My spontaneous reaction to my newly-found love for myself was eating healthy and exercising, because I believe that’s how we show love to our body, how we take care of it. The same way we show someone that we love them by hugging them or dedicating our time to them. Only a dialogue of love can generate healthy behaviors: when you talk to your inner self with love, healthy choices are not only a lot easier, they are the only possible way forwards.

So that’s where we, mothers, start after a pregnancy: from our dinner dialogue. We change the words we tell ourselves in our minds. We accept ourselves, we appreciate ourselves, we love ourselves, we value ourselves, we forgive ourselves. We train our mind first, our body later. We take action from love, not from hate.

We don’t hide behind big sweaters and baggy pants to hide our body. We don’t feel ashamed of taking our clothes off on the beach—even if we feel insecure inside, we stand tall, shoulders back and head up.
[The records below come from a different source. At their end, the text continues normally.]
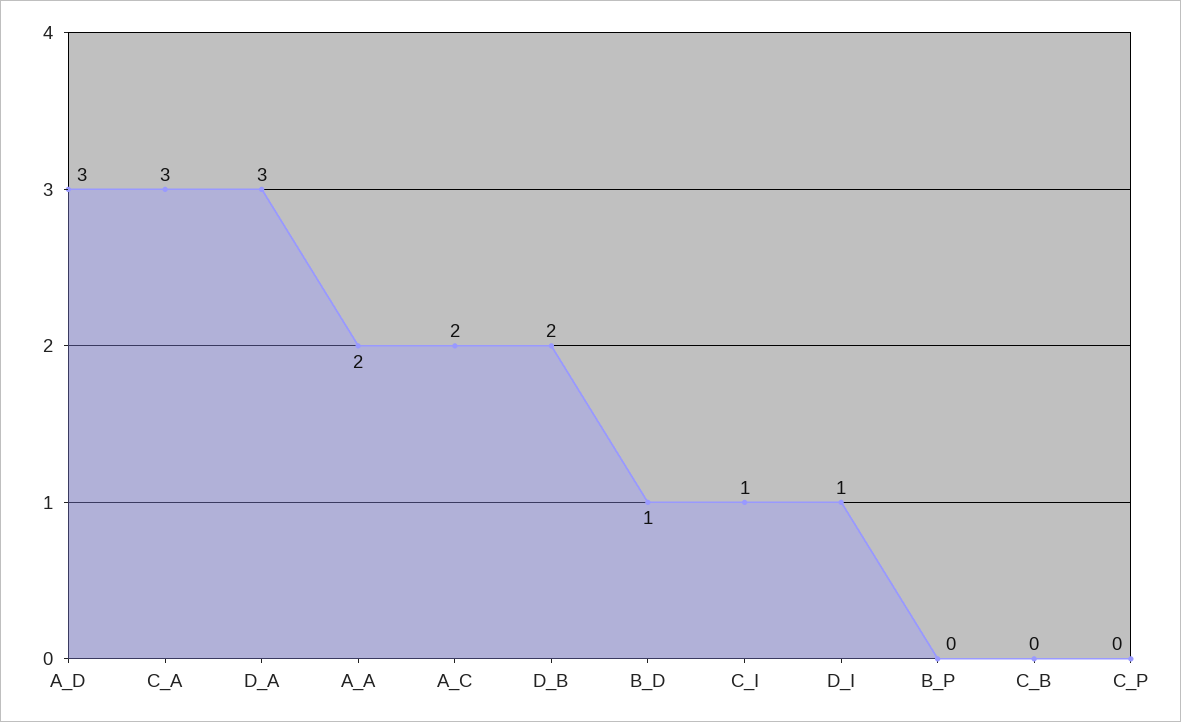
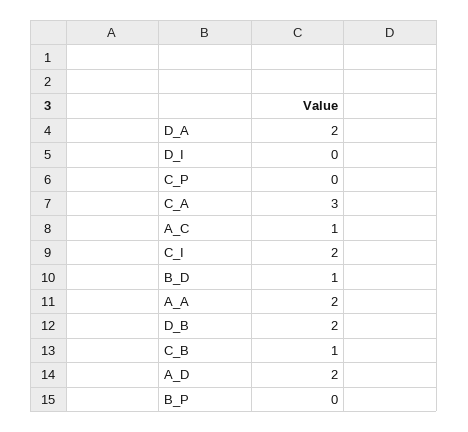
A_D: 3 -> 2
D_A: 3 -> 2
A_C: 2 -> 1
C_I: 1 -> 2
D_I: 1 -> 0
C_B: 0 -> 1

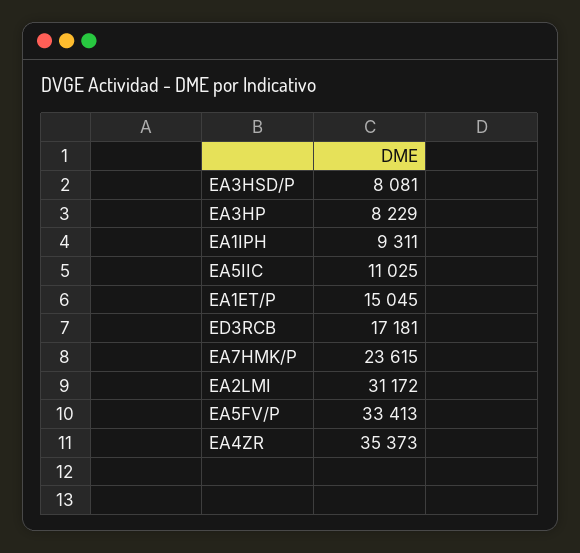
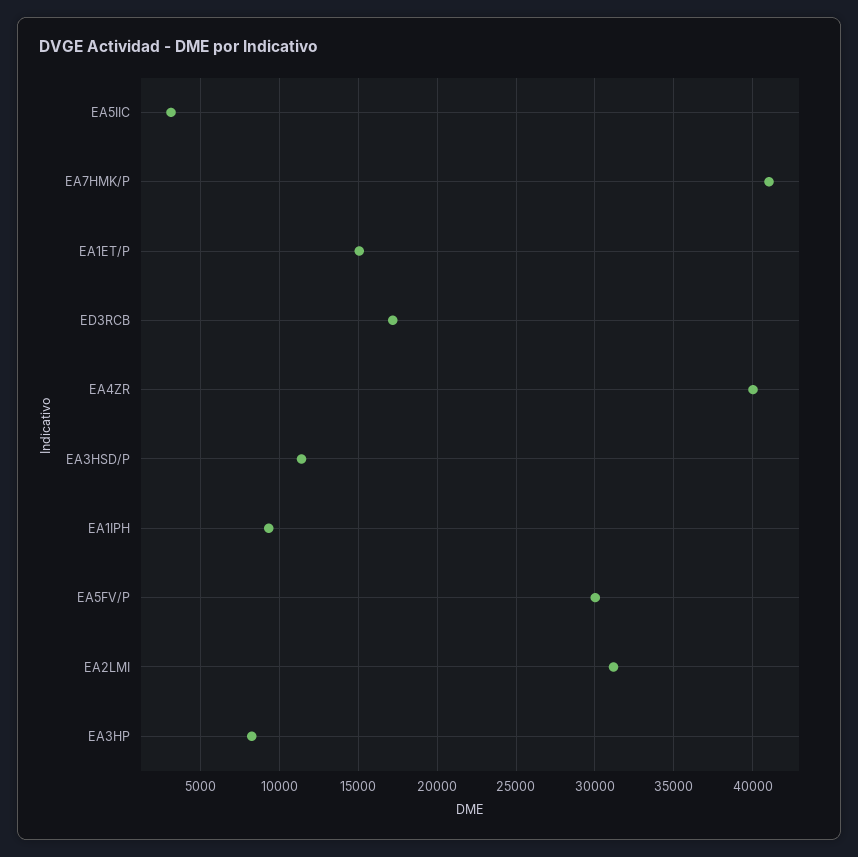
EA3HSD/P: 8081 -> 11500
EA5IIC: 11025 -> 3000
EA7HMK/P: 23615 -> 41000
EA5FV/P: 33413 -> 30000
EA4ZR: 35373 -> 40000

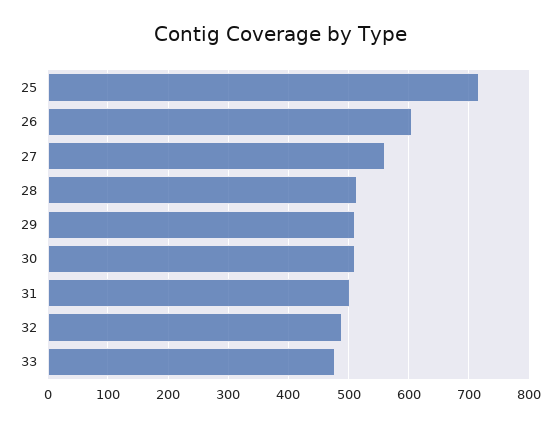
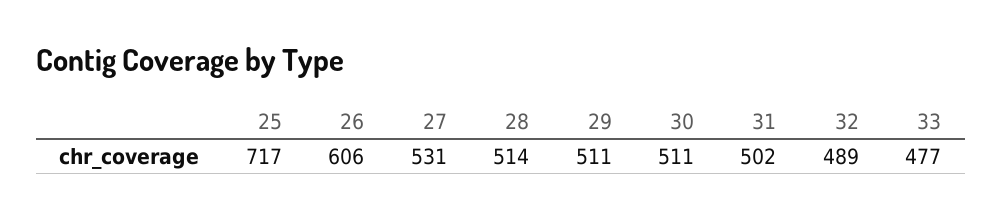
27: 560 -> 531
We don’t criticize every little inch of our body in front of the mirror, we try hard to find something that we like. We push away all the thoughts about everything we need to change in our body. We bend forward without worrying about that belly roll that we won’t be able to hide. We mentally slap ourselves when we change our sitting position so our thighs won’t look so big.

And we take care of ourselves. We get a haircut every two months, and a manicure once in a while. We apply some natural oil on our skin before going to bed not to avoid wrinkles in the old age, but simply to show love to our skin. We put on a nice dress, especially when we feel down. We leave the kids with daddy and have lunch with a friend, join a yoga class, read a book on the beach, take a weekend away alone.

We show love to ourselves the same way we show love to our children, because at the end of the day, only love can teach love.